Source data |
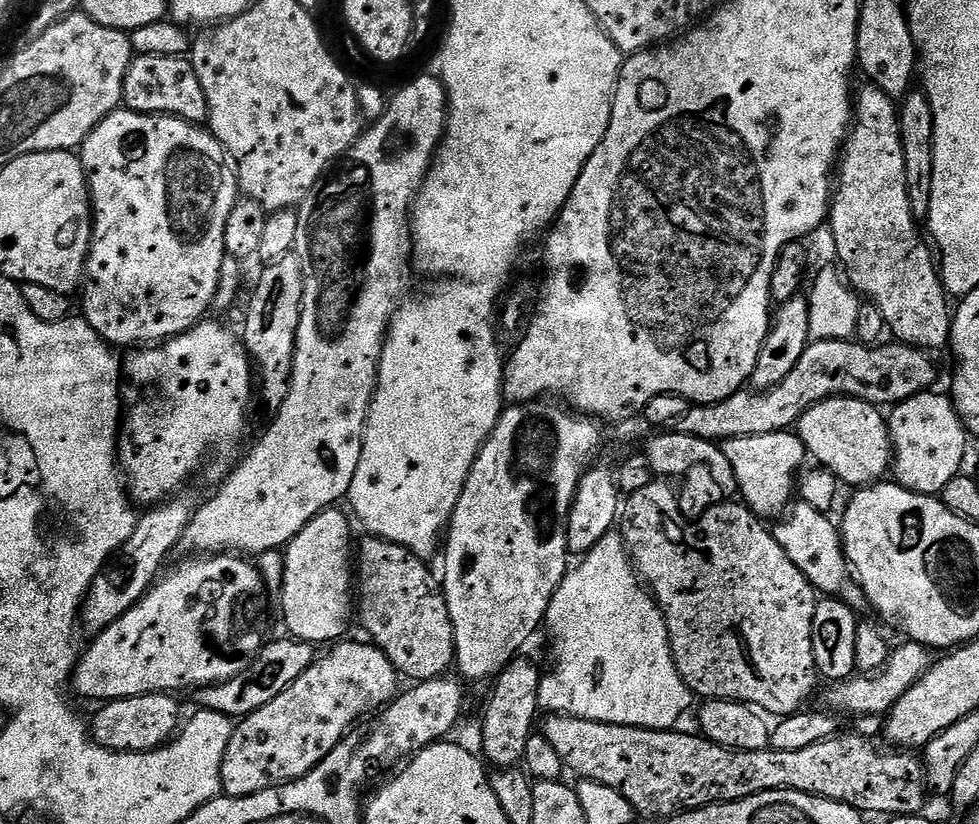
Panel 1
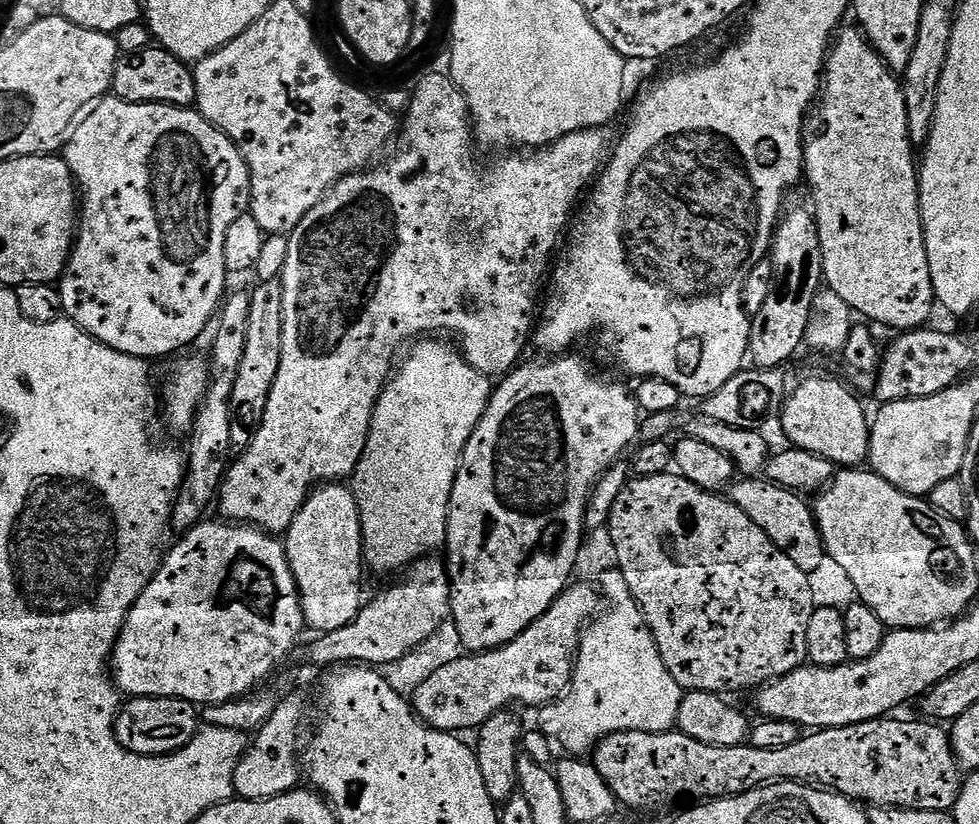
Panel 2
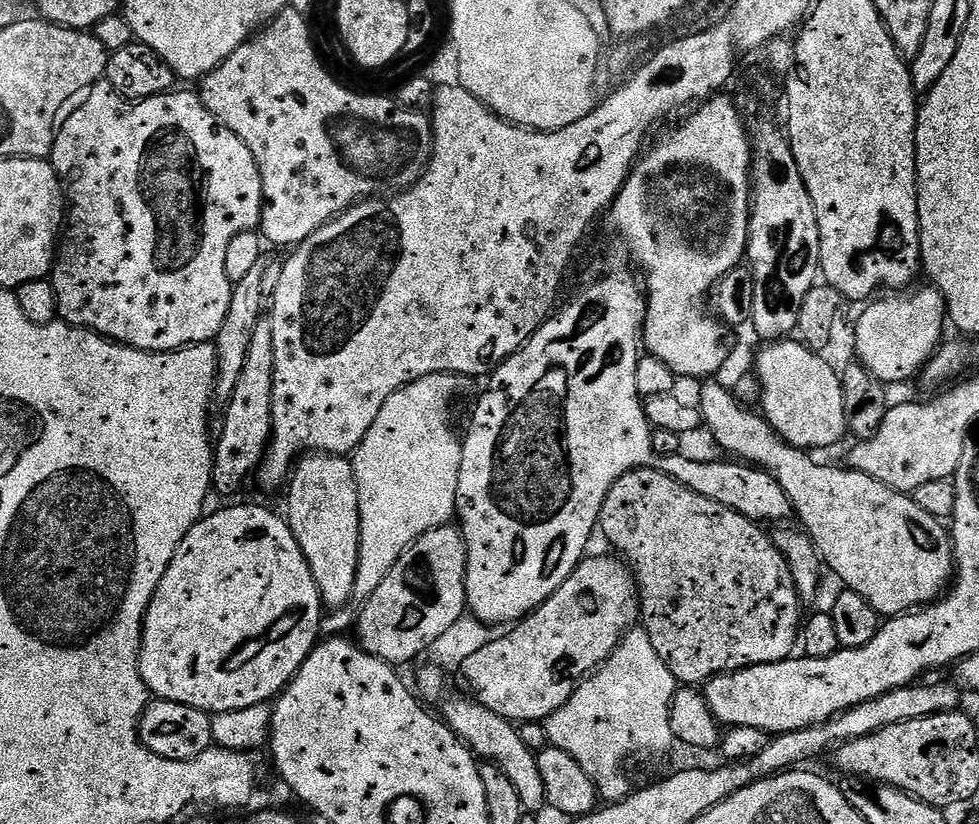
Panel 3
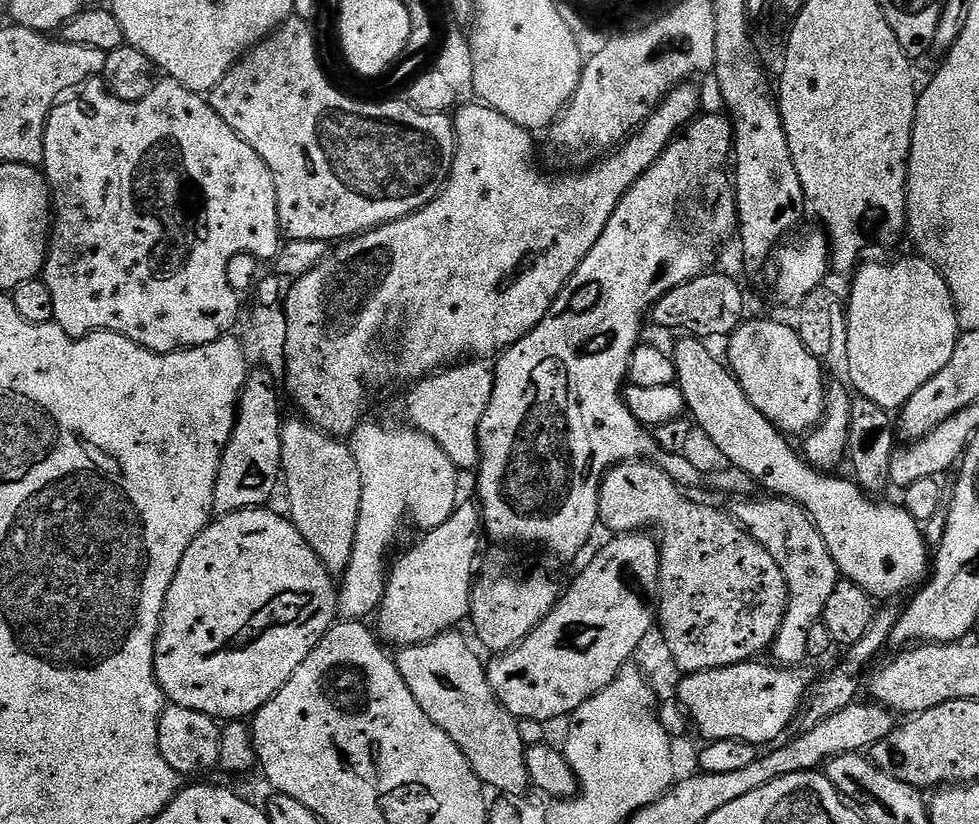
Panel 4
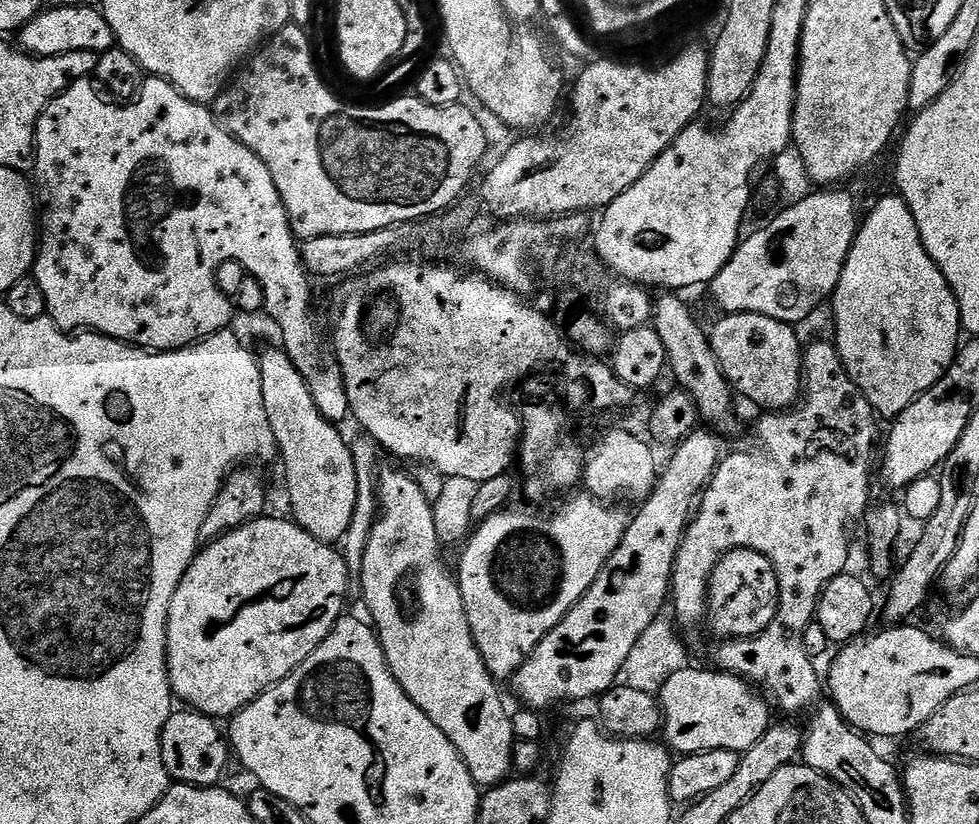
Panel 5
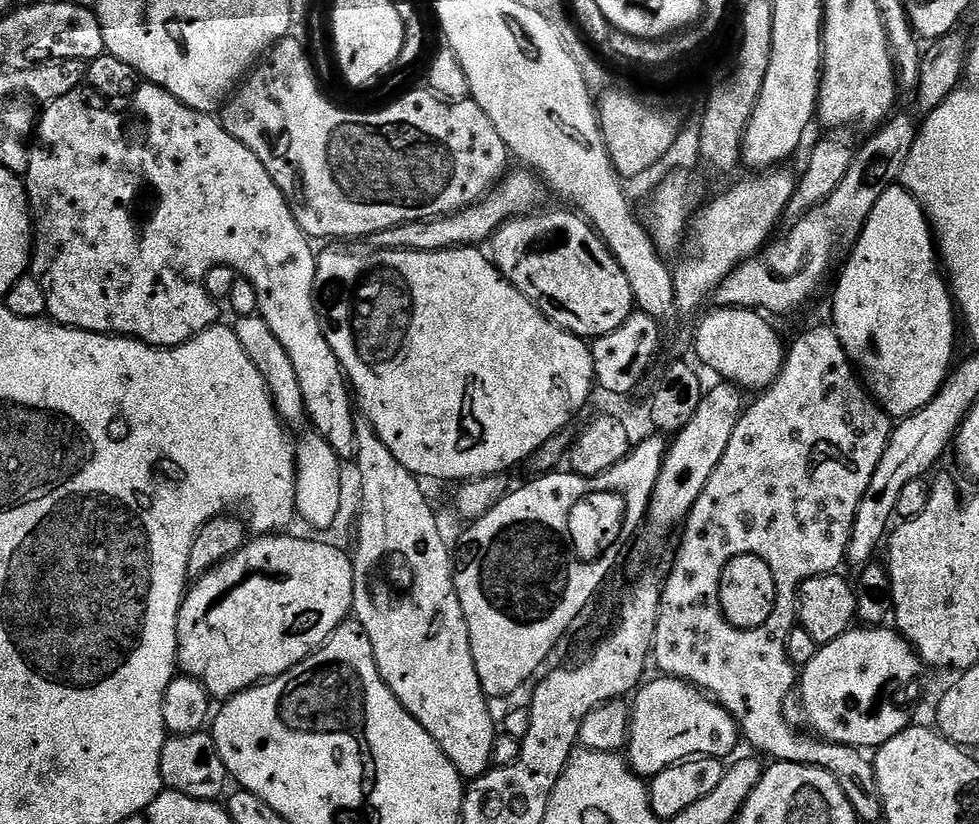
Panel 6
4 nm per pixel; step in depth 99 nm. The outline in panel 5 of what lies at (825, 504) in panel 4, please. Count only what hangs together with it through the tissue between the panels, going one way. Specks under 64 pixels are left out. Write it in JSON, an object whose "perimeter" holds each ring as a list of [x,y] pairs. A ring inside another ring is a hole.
{"perimeter":[[[660,294],[654,300],[654,327],[662,346],[666,346],[668,368],[675,376],[676,383],[694,398],[700,411],[701,421],[709,420],[713,429],[721,433],[732,428],[732,396],[734,389],[724,376],[718,358],[712,349],[712,342],[707,331],[700,329],[692,312],[679,300],[676,294]]]}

WHAT YOU HAVE TO DO | Make an exact copy of the records above, one that has none of the pictures.

RESPONSE FOR THIS EXERCISE |
Panel 1
Panel 2
Panel 3
Panel 4
Panel 5
Panel 6
4 nm per pixel; step in depth 99 nm. The outline in panel 5 of what lies at (825, 504) in panel 4, please. Count only what hangs together with it through the tissue between the panels, going one way. Specks under 64 pixels are left out. Write it in JSON, an object whose "perimeter" holds each ring as a list of [x,y] pairs. A ring inside another ring is a hole.
{"perimeter":[[[660,294],[654,300],[654,327],[662,346],[666,346],[668,368],[675,376],[676,383],[694,398],[700,411],[701,421],[709,420],[713,429],[721,433],[732,428],[732,396],[734,389],[724,376],[718,358],[712,349],[712,342],[707,331],[700,329],[692,312],[679,300],[676,294]]]}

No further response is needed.